- **QUOTED PASSAGE**
*** Block opens ***

Friday, August 15, 2008

Fall 2008, POLI 232: Modern Political Thought

This is nearly final. NB: The wait-list for the course is growing rapidly, but experience teaches me that a significant number of enrolled students will drop the course as a result of the reading load. If you're seeking admission to the course, assume you'll get it. If you're enrolled and are going to be frightened off by the reading load, it would be courteous to un-enroll sooner rather than later.

*** Block closes ***

- **Dataset entries**
*** Block opens ***

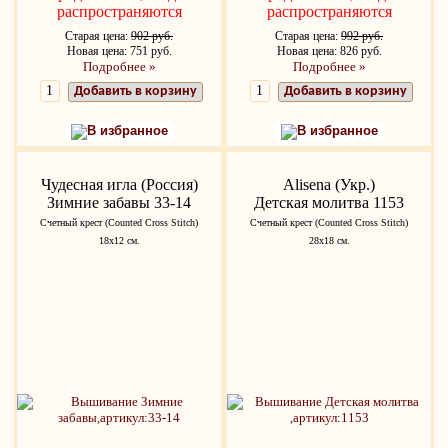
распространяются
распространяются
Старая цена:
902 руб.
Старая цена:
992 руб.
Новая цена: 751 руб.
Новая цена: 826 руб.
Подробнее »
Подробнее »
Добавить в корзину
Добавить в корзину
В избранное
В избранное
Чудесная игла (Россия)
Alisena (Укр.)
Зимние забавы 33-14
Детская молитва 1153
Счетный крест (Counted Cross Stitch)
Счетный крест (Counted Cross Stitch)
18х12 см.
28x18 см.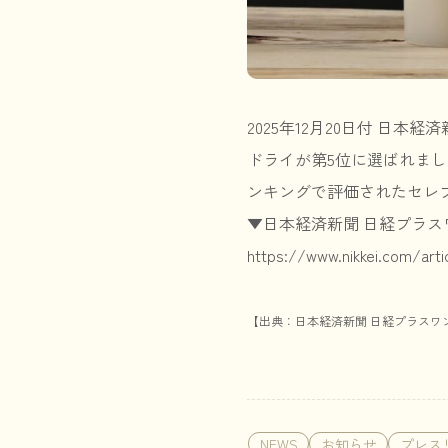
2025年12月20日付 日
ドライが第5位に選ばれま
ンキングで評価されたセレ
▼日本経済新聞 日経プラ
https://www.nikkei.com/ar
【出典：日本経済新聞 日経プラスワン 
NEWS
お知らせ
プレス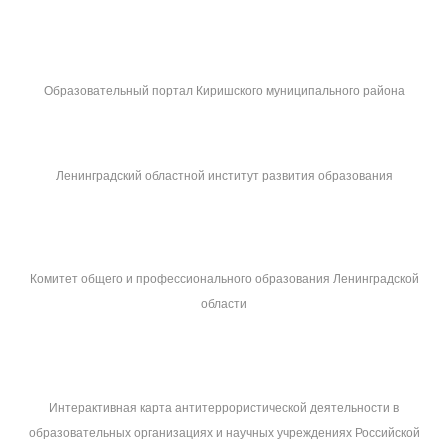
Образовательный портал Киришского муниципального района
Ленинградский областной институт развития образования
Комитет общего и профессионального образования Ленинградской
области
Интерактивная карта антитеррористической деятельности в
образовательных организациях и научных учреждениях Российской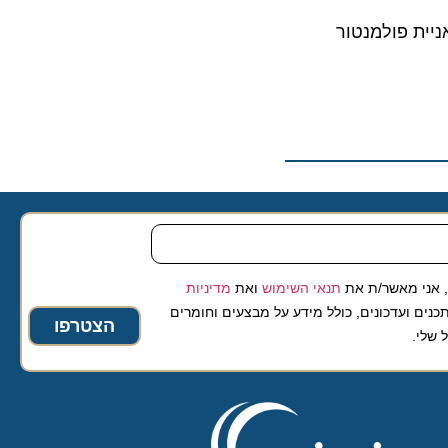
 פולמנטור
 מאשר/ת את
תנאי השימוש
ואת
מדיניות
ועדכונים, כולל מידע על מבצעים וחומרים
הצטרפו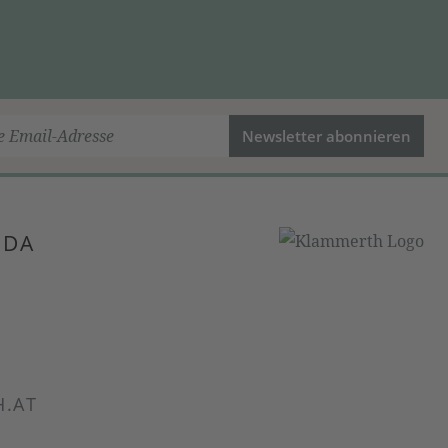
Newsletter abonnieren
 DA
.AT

*** Block closes ***
*** Block opens ***

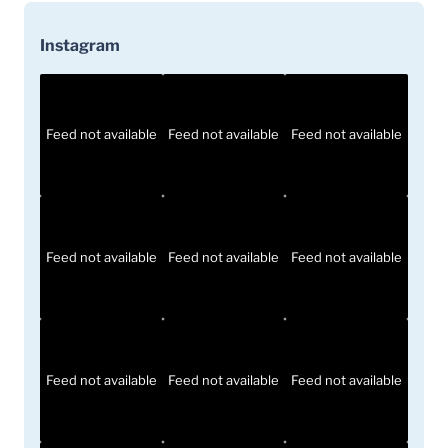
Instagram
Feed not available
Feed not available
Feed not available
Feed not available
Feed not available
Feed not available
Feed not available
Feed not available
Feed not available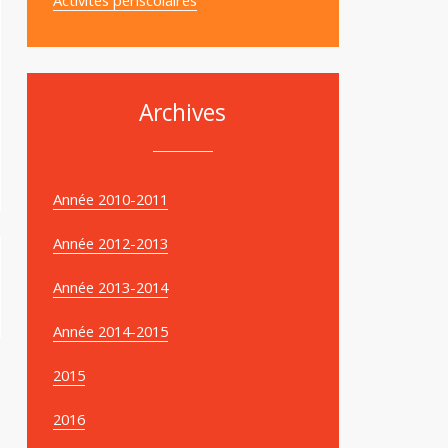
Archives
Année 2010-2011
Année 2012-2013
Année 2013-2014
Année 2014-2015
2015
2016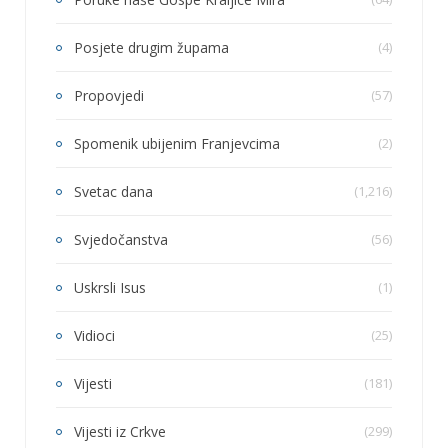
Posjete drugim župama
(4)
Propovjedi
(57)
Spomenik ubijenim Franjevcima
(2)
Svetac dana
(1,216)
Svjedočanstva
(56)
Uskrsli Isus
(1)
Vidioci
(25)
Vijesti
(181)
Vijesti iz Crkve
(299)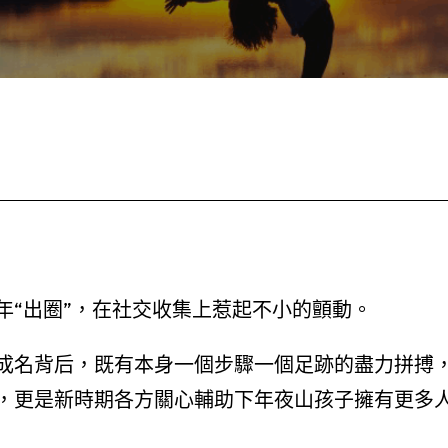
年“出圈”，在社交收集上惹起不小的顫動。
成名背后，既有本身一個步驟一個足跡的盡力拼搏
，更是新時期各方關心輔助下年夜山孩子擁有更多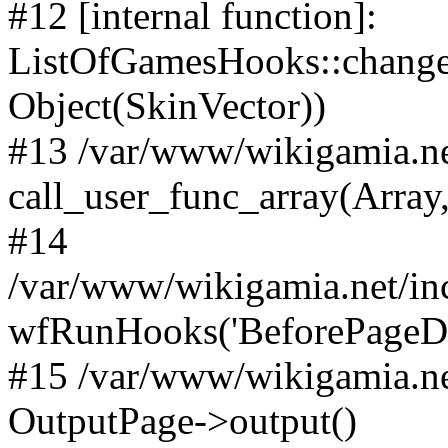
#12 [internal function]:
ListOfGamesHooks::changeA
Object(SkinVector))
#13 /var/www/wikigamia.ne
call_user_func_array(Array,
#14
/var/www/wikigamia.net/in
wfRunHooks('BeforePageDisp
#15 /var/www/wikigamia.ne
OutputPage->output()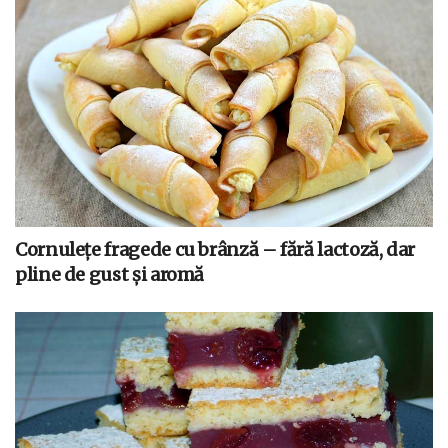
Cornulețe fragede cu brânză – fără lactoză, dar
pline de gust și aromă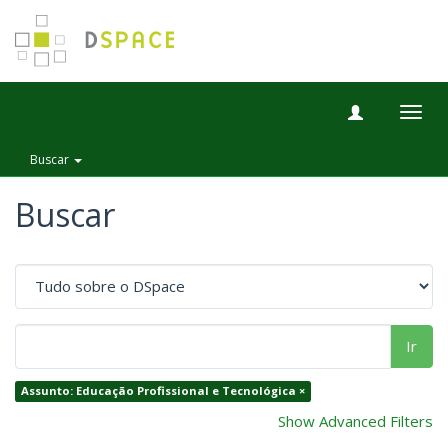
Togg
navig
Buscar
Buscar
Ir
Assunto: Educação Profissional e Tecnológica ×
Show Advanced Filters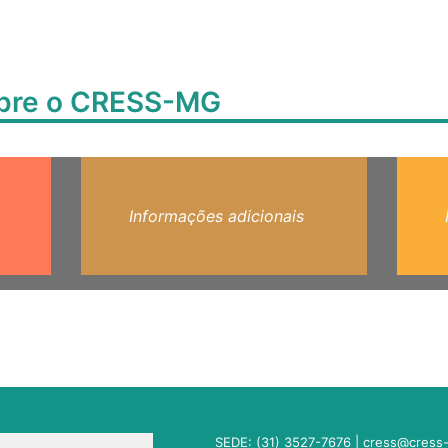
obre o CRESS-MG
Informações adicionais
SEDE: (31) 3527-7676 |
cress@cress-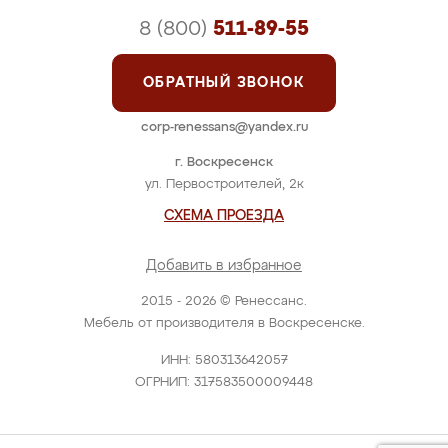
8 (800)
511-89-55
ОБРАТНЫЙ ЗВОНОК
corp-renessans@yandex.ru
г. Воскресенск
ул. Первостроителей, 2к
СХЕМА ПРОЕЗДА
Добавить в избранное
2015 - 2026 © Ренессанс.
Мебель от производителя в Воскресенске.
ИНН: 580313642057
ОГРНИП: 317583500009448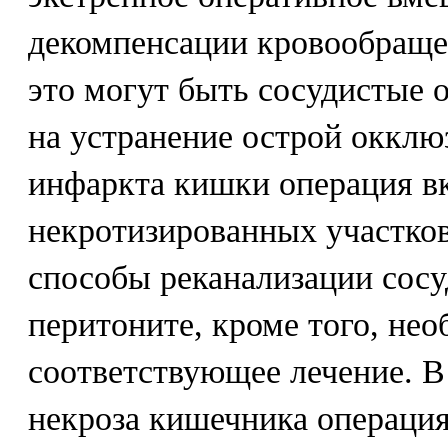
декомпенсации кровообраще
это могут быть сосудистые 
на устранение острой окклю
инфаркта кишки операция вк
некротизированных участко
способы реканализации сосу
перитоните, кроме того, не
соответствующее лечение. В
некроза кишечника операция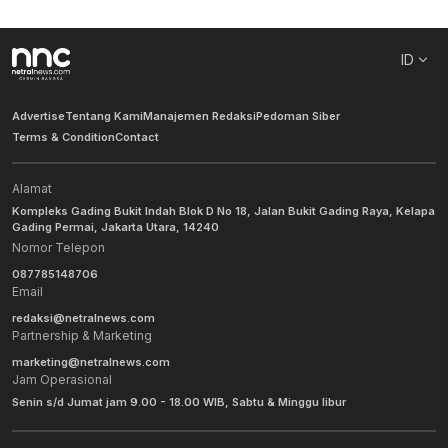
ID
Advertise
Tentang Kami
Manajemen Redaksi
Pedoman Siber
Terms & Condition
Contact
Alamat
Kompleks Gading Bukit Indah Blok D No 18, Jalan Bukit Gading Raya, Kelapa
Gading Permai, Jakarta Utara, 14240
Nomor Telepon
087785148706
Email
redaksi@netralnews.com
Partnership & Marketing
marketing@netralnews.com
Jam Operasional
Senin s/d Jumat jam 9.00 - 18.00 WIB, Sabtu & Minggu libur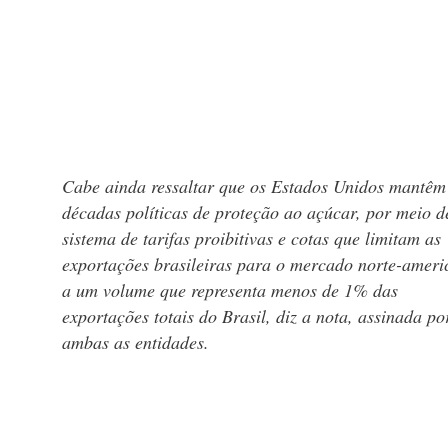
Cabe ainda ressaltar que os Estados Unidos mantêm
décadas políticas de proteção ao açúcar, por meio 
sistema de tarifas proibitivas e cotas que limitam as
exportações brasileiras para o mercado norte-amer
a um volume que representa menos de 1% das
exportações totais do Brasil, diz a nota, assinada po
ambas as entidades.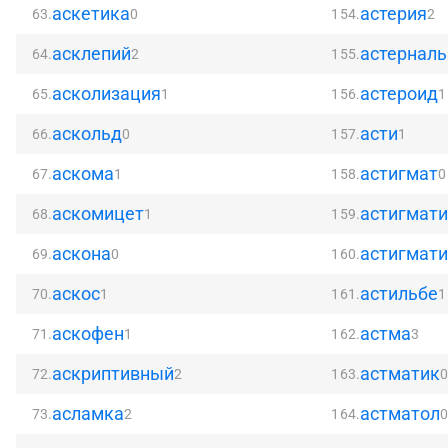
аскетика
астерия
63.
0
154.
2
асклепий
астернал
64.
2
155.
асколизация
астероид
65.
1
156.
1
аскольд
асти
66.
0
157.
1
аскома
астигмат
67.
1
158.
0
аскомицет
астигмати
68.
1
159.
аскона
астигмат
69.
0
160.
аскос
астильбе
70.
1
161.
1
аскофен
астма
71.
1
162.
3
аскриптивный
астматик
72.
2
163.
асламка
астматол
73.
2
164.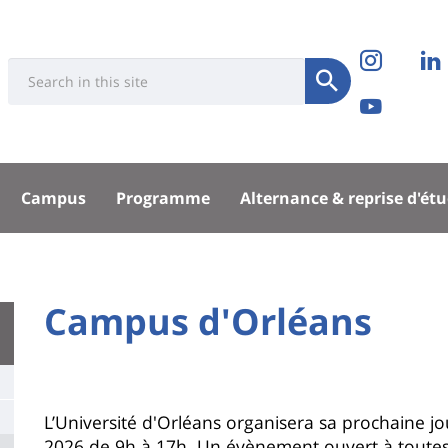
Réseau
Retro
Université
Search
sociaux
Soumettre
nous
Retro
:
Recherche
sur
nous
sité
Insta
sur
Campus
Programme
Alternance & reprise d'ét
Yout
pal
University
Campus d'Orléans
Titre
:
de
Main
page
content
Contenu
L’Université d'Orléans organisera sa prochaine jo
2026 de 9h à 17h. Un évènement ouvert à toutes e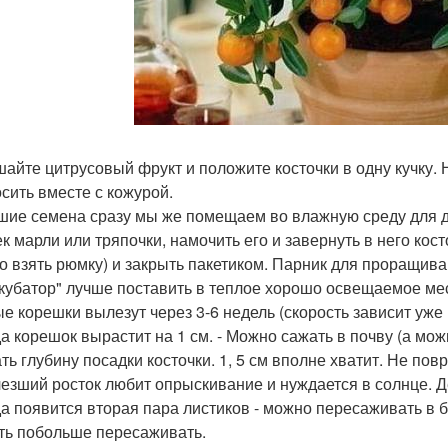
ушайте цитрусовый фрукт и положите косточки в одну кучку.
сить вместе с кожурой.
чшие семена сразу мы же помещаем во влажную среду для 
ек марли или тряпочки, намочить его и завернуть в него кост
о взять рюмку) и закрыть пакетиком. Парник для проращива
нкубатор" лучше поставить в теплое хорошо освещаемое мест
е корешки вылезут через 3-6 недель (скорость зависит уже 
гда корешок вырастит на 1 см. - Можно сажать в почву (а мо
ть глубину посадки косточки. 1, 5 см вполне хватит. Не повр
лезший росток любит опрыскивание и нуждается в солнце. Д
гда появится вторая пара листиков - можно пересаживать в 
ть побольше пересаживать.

*** Block closes ***

Why does the course announcement expect a significant number of enrolled students to drop the course? The dataset entries are separate from the course announcement.

- **RESPONSE TO THE EXERCISE**
Because of the reading load.